The system should be able to bring your app to a healthy state. By default, Kubernetes will start sending traffic to the pod when all the containers inside the pod have started. Kubernetes will restart containers when they crash. This default behavior should be enough to get started. Making deployments more robust becomes relatively straightforward as Kubernetes helps create custom health checks. But before we do that, let's discuss the pod life cycle.

Pod lifecycle

A Kubernetes pod follows a defined life cycle. These are the different phases:

When the pod is first created, it starts with a pending phase. The scheduler tries to figure out where to place the pod. If the scheduler can’t find the node to place the pod, it will remain pending (To check why the pod is in pending state run ‘kubectl describe pod ’ command).
Once the pod is scheduled, it goes to the container creating phase, where the images required for the application are pulled, and the container starts.
Once the containers are in the pod, it moves to the running phase, where it continues until the program is completed successfully or terminated.

To check the status of the pod, run ‘kubectl get pod’ command and check the STATUS column. As you can see, in this case all the pods are in running state. Also, the READY column states the pod is ready to accept user traffic.

# kubectl get pod   
NAME                        READY   STATUS    RESTARTS   AGE
my-nginx-6b74b79f57-fldq6   1/1     Running   0          20s
my-nginx-6b74b79f57-n67wp   1/1     Running   0          20s
my-nginx-6b74b79f57-r6pcq   1/1     Running   0          20s

Different Types of Probes in Kubernetes

Kubernetes gives you the following types of health checks:

Readiness probes: This probe will tell you when your app is ready to serve traffic. Kubernetes will ensure the readiness probe passes before allowing a service to send traffic to the pod. If the readiness probe fails, Kubernetes will not send the traffic to the pod until it passes.
Liveness probes: Liveness probes will let Kubernetes know whether your app is healthy. If your app is healthy, Kubernetes will not interfere with pod functioning, but if it is unhealthy, Kubernetes will destroy the pod and start a new one to replace it.

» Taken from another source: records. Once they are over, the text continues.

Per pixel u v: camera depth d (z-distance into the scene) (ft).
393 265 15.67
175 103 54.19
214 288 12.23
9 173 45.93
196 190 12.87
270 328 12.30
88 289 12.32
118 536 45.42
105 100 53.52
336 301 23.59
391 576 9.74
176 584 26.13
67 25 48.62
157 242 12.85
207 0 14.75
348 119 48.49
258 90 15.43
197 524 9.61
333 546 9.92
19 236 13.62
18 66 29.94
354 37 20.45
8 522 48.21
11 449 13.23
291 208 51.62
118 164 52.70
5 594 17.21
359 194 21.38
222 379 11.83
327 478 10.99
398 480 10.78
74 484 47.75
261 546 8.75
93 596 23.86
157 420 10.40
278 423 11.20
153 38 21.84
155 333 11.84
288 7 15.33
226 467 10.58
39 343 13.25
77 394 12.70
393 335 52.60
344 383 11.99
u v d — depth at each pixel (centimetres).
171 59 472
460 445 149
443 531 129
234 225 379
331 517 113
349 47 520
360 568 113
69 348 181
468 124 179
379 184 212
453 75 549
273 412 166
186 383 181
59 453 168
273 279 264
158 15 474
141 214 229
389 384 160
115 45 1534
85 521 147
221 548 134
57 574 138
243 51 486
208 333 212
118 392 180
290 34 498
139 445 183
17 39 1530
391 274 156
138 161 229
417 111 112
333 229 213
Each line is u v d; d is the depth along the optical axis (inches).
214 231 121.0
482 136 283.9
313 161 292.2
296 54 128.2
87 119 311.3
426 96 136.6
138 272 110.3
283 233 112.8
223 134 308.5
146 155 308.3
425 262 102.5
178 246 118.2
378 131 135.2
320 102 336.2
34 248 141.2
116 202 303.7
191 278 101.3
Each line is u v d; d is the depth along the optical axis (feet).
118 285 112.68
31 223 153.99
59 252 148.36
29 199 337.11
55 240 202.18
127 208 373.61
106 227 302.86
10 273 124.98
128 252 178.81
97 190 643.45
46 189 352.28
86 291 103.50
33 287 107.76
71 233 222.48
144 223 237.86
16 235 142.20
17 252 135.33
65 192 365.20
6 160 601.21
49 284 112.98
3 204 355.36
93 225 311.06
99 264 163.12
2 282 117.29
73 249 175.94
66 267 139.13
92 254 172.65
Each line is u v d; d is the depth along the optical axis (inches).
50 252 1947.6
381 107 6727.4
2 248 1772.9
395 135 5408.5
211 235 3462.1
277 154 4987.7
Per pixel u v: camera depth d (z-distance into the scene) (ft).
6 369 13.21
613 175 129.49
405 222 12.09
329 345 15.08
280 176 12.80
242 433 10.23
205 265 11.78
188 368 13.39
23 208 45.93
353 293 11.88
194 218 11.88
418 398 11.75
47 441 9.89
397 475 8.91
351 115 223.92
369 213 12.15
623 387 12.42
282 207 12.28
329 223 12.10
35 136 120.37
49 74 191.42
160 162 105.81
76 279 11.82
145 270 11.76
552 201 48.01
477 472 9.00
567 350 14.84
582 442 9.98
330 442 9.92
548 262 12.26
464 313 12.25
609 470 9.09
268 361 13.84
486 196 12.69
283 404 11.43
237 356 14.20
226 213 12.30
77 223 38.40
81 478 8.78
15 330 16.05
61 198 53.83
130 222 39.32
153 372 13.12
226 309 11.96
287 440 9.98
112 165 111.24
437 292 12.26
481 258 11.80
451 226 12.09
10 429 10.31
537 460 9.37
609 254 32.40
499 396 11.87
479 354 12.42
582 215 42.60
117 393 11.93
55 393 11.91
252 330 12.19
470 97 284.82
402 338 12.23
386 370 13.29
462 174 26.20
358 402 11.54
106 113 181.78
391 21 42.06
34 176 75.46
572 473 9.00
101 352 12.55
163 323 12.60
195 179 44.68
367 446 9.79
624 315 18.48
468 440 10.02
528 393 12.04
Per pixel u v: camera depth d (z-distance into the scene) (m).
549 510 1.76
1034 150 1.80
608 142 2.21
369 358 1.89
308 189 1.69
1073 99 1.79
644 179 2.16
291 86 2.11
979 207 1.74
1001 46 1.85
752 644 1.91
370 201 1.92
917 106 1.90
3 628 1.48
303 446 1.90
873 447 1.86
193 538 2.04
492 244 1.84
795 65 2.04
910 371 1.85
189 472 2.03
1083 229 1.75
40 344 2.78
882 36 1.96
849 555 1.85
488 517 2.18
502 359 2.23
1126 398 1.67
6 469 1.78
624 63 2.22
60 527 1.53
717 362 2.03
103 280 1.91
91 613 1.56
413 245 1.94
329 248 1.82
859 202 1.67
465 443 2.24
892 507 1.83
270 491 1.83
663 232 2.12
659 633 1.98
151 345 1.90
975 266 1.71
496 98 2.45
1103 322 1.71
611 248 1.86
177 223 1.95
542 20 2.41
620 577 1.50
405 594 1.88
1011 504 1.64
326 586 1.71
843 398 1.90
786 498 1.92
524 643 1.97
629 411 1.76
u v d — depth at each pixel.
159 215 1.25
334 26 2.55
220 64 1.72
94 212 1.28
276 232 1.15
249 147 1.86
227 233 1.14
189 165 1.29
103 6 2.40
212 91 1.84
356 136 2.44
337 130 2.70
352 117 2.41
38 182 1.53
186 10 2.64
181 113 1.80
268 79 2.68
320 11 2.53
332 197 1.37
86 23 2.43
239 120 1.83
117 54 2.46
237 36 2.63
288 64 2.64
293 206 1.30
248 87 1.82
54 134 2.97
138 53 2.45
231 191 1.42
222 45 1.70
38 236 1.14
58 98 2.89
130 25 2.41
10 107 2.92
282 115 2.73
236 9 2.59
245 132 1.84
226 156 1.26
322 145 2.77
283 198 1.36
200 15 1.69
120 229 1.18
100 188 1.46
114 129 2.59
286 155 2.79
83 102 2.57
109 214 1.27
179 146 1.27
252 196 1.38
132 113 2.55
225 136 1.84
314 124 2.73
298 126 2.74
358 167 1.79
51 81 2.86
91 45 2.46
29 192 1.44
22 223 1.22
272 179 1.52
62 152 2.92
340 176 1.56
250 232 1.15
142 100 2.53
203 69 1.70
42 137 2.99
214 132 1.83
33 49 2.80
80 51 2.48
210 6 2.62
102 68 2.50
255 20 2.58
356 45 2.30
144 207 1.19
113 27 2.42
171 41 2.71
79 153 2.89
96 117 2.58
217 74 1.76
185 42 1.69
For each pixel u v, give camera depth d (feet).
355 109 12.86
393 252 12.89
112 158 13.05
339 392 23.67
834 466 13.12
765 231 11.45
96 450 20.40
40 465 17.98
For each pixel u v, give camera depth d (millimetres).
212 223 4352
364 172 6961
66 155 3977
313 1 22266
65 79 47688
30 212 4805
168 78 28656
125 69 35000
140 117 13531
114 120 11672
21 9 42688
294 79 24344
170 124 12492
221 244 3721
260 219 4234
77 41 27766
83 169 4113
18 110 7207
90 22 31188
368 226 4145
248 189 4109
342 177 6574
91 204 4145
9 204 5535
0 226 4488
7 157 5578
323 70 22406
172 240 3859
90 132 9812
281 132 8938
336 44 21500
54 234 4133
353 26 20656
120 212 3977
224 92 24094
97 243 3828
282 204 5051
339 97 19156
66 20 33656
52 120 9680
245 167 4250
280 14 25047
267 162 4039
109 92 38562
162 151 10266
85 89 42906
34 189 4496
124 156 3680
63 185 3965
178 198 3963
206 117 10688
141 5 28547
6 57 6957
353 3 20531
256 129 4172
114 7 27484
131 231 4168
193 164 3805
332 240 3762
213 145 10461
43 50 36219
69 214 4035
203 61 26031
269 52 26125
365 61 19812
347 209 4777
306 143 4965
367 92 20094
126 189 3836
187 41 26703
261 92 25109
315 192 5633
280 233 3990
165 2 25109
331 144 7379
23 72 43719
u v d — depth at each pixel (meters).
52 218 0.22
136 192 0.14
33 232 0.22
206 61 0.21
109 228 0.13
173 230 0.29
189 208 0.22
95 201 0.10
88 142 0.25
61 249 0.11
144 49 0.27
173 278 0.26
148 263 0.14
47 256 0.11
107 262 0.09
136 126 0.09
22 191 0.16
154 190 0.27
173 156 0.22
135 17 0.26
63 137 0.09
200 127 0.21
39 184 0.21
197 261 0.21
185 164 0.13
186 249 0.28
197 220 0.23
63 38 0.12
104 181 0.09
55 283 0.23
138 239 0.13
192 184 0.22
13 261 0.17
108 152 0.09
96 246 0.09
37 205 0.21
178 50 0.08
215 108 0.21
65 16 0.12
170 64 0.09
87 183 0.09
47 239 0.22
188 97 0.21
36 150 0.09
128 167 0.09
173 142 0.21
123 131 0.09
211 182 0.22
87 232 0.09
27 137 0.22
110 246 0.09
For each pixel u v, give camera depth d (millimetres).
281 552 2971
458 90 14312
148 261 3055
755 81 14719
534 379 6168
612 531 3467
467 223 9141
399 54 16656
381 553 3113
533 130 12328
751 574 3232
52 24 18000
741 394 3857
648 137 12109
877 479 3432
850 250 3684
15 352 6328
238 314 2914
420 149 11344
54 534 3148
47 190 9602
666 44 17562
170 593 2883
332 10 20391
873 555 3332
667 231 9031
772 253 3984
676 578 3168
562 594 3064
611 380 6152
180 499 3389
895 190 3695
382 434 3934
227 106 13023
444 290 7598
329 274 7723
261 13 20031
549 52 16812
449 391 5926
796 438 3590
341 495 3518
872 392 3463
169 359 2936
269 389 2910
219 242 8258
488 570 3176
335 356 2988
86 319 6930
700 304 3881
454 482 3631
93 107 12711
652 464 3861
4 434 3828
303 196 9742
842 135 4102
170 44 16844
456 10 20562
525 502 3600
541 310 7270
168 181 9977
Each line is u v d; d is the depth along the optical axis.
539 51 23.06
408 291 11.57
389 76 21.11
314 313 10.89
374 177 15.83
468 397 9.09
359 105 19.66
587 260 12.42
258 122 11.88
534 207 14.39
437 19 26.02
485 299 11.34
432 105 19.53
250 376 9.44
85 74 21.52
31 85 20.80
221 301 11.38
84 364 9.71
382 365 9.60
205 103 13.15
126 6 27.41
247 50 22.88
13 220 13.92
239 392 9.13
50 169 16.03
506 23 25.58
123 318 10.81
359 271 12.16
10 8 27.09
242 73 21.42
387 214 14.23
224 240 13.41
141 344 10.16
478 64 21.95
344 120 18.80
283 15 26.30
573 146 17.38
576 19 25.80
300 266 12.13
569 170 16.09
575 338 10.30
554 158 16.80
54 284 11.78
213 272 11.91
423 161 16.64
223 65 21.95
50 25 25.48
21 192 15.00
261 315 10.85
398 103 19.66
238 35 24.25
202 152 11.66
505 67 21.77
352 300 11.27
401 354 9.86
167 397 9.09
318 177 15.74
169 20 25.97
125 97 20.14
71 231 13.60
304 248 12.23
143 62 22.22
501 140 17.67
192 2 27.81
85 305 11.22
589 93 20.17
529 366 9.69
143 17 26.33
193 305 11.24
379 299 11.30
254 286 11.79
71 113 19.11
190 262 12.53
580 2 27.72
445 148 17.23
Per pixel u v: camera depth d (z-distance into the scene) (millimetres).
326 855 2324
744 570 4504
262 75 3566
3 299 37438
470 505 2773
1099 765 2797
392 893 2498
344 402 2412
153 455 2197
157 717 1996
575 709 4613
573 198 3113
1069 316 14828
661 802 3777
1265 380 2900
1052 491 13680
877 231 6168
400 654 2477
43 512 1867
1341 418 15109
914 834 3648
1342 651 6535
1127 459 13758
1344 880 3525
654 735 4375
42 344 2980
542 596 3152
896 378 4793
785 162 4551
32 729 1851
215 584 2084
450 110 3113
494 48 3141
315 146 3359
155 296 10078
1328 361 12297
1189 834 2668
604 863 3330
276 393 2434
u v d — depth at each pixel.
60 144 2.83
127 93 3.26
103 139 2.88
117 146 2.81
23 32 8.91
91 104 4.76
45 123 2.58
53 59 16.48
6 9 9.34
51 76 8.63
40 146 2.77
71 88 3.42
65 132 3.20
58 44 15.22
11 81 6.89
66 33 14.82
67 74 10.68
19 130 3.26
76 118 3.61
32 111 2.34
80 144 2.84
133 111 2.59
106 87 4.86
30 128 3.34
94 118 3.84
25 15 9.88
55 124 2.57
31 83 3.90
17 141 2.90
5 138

To understand this further, let's take an example of a real-world scenario. You have an application that needs some time to warm up or download the application content from some external source like GitHub. Your application shouldn't receive traffic until it's fully ready. By default, Kubernetes will start sending traffic as soon as the process inside the container starts. Using the readiness probe, Kubernetes will wait until the app has fully started before it allows the service to send traffic to the new copy.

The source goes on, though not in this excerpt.